■ THE DATA
>>>>

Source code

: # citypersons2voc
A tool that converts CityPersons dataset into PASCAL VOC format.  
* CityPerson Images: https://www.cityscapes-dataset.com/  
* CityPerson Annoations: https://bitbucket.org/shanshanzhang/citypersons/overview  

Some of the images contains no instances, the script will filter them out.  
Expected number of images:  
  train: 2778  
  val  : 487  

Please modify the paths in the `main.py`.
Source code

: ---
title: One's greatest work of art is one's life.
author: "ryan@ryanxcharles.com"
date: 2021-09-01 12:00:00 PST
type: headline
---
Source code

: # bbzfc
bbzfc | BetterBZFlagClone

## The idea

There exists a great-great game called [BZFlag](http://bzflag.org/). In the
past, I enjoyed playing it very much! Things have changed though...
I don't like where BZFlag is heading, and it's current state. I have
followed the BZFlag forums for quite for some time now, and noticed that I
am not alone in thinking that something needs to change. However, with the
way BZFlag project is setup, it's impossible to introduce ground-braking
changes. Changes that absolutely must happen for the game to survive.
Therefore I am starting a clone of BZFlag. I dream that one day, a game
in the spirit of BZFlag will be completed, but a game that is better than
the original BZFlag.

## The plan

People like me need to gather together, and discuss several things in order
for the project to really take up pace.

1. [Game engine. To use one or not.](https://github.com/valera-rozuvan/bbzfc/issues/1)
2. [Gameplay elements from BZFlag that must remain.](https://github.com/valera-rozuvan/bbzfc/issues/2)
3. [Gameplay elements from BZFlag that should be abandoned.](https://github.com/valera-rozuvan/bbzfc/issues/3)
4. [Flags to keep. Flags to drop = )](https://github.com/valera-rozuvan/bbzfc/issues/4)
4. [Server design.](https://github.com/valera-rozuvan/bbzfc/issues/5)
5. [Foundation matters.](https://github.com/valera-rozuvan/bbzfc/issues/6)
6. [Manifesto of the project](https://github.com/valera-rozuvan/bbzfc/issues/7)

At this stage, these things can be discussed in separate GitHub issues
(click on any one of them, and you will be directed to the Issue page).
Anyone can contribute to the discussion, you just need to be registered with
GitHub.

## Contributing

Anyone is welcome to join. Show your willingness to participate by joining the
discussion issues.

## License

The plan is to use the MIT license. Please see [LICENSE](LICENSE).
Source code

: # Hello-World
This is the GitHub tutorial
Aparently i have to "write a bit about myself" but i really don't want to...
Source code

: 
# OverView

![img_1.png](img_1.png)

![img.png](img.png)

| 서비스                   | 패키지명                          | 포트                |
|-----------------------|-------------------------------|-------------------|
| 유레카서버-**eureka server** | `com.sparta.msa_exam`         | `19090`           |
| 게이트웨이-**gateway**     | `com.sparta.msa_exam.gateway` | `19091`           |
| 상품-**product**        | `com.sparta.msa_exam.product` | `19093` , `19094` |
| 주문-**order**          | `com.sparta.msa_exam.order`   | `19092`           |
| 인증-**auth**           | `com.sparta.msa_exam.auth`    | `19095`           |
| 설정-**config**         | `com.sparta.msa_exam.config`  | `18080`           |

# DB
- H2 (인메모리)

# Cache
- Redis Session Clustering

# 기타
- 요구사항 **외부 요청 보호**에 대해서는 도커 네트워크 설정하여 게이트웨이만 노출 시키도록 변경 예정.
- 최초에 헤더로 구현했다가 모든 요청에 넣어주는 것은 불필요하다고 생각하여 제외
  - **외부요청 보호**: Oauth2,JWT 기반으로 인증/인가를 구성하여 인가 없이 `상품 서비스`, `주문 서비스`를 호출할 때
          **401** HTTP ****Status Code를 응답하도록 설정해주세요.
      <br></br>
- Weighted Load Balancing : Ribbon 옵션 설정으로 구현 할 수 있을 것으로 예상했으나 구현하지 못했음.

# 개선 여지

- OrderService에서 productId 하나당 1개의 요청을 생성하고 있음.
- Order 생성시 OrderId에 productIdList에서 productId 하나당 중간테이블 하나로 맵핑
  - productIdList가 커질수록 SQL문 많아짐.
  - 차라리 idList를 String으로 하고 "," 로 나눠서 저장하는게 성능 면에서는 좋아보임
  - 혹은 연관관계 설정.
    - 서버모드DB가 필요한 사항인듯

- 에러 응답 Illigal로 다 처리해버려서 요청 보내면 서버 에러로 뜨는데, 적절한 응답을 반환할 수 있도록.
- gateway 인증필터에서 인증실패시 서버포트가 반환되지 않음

<<<<

■ TASK BRIEF
Copy out the full listing above line for line, keeping every character and every line break unchanged.

■ TASK RESULT
Source code

: # citypersons2voc
A tool that converts CityPersons dataset into PASCAL VOC format.  
* CityPerson Images: https://www.cityscapes-dataset.com/  
* CityPerson Annoations: https://bitbucket.org/shanshanzhang/citypersons/overview  

Some of the images contains no instances, the script will filter them out.  
Expected number of images:  
  train: 2778  
  val  : 487  

Please modify the paths in the `main.py`.
Source code

: ---
title: One's greatest work of art is one's life.
author: "ryan@ryanxcharles.com"
date: 2021-09-01 12:00:00 PST
type: headline
---
Source code

: # bbzfc
bbzfc | BetterBZFlagClone

## The idea

There exists a great-great game called [BZFlag](http://bzflag.org/). In the
past, I enjoyed playing it very much! Things have changed though...
I don't like where BZFlag is heading, and it's current state. I have
followed the BZFlag forums for quite for some time now, and noticed that I
am not alone in thinking that something needs to change. However, with the
way BZFlag project is setup, it's impossible to introduce ground-braking
changes. Changes that absolutely must happen for the game to survive.
Therefore I am starting a clone of BZFlag. I dream that one day, a game
in the spirit of BZFlag will be completed, but a game that is better than
the original BZFlag.

## The plan

People like me need to gather together, and discuss several things in order
for the project to really take up pace.

1. [Game engine. To use one or not.](https://github.com/valera-rozuvan/bbzfc/issues/1)
2. [Gameplay elements from BZFlag that must remain.](https://github.com/valera-rozuvan/bbzfc/issues/2)
3. [Gameplay elements from BZFlag that should be abandoned.](https://github.com/valera-rozuvan/bbzfc/issues/3)
4. [Flags to keep. Flags to drop = )](https://github.com/valera-rozuvan/bbzfc/issues/4)
4. [Server design.](https://github.com/valera-rozuvan/bbzfc/issues/5)
5. [Foundation matters.](https://github.com/valera-rozuvan/bbzfc/issues/6)
6. [Manifesto of the project](https://github.com/valera-rozuvan/bbzfc/issues/7)

At this stage, these things can be discussed in separate GitHub issues
(click on any one of them, and you will be directed to the Issue page).
Anyone can contribute to the discussion, you just need to be registered with
GitHub.

## Contributing

Anyone is welcome to join. Show your willingness to participate by joining the
discussion issues.

## License

The plan is to use the MIT license. Please see [LICENSE](LICENSE).
Source code

: # Hello-World
This is the GitHub tutorial
Aparently i have to "write a bit about myself" but i really don't want to...
Source code

: 
# OverView

![img_1.png](img_1.png)

![img.png](img.png)

| 서비스                   | 패키지명                          | 포트                |
|-----------------------|-------------------------------|-------------------|
| 유레카서버-**eureka server** | `com.sparta.msa_exam`         | `19090`           |
| 게이트웨이-**gateway**     | `com.sparta.msa_exam.gateway` | `19091`           |
| 상품-**product**        | `com.sparta.msa_exam.product` | `19093` , `19094` |
| 주문-**order**          | `com.sparta.msa_exam.order`   | `19092`           |
| 인증-**auth**           | `com.sparta.msa_exam.auth`    | `19095`           |
| 설정-**config**         | `com.sparta.msa_exam.config`  | `18080`           |

# DB
- H2 (인메모리)

# Cache
- Redis Session Clustering

# 기타
- 요구사항 **외부 요청 보호**에 대해서는 도커 네트워크 설정하여 게이트웨이만 노출 시키도록 변경 예정.
- 최초에 헤더로 구현했다가 모든 요청에 넣어주는 것은 불필요하다고 생각하여 제외
  - **외부요청 보호**: Oauth2,JWT 기반으로 인증/인가를 구성하여 인가 없이 `상품 서비스`, `주문 서비스`를 호출할 때
          **401** HTTP ****Status Code를 응답하도록 설정해주세요.
      <br></br>
- Weighted Load Balancing : Ribbon 옵션 설정으로 구현 할 수 있을 것으로 예상했으나 구현하지 못했음.

# 개선 여지

- OrderService에서 productId 하나당 1개의 요청을 생성하고 있음.
- Order 생성시 OrderId에 productIdList에서 productId 하나당 중간테이블 하나로 맵핑
  - productIdList가 커질수록 SQL문 많아짐.
  - 차라리 idList를 String으로 하고 "," 로 나눠서 저장하는게 성능 면에서는 좋아보임
  - 혹은 연관관계 설정.
    - 서버모드DB가 필요한 사항인듯

- 에러 응답 Illigal로 다 처리해버려서 요청 보내면 서버 에러로 뜨는데, 적절한 응답을 반환할 수 있도록.
- gateway 인증필터에서 인증실패시 서버포트가 반환되지 않음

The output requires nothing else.